[Data records]
= = =

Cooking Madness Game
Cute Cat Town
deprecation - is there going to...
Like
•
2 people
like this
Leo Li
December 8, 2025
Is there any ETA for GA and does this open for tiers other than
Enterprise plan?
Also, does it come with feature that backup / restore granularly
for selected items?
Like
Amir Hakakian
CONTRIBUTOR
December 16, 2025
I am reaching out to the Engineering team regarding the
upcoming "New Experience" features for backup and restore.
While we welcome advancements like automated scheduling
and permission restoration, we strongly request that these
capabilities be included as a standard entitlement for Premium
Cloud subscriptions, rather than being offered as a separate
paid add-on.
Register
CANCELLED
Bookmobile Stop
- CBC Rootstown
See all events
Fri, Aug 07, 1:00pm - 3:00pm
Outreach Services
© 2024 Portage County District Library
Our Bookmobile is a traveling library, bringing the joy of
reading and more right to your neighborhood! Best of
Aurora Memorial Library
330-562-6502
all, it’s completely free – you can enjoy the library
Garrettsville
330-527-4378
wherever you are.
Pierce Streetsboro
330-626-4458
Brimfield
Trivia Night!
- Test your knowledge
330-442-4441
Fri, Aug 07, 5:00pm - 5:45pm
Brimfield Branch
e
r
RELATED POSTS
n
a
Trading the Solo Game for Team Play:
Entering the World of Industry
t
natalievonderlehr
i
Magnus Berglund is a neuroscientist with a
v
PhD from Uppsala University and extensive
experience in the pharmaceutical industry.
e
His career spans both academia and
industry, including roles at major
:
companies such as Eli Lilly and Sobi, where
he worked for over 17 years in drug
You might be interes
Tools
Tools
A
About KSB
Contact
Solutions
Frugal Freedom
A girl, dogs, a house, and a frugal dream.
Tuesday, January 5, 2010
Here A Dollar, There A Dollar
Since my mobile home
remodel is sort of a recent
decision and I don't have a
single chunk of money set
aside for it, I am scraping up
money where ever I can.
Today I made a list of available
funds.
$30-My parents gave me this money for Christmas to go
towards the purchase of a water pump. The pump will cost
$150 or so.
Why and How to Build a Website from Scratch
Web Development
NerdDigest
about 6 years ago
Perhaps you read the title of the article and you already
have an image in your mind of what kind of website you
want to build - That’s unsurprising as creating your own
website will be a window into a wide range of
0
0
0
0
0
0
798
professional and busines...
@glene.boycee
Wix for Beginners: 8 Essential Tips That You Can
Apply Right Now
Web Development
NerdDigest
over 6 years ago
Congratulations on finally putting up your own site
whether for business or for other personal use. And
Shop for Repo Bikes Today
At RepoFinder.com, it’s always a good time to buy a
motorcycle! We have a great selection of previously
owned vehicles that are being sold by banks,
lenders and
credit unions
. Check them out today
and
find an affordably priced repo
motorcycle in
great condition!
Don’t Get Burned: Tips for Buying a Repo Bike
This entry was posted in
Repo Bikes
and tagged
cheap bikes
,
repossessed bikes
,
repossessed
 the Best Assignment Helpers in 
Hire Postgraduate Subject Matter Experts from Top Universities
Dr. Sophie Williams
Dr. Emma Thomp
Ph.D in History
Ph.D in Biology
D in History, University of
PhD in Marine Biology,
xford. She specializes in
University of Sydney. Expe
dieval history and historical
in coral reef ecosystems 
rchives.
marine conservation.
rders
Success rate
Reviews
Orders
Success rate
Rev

= = =

Task details
Your answer must be a single number: the count of lines in these records that contain "University".

Answer area
3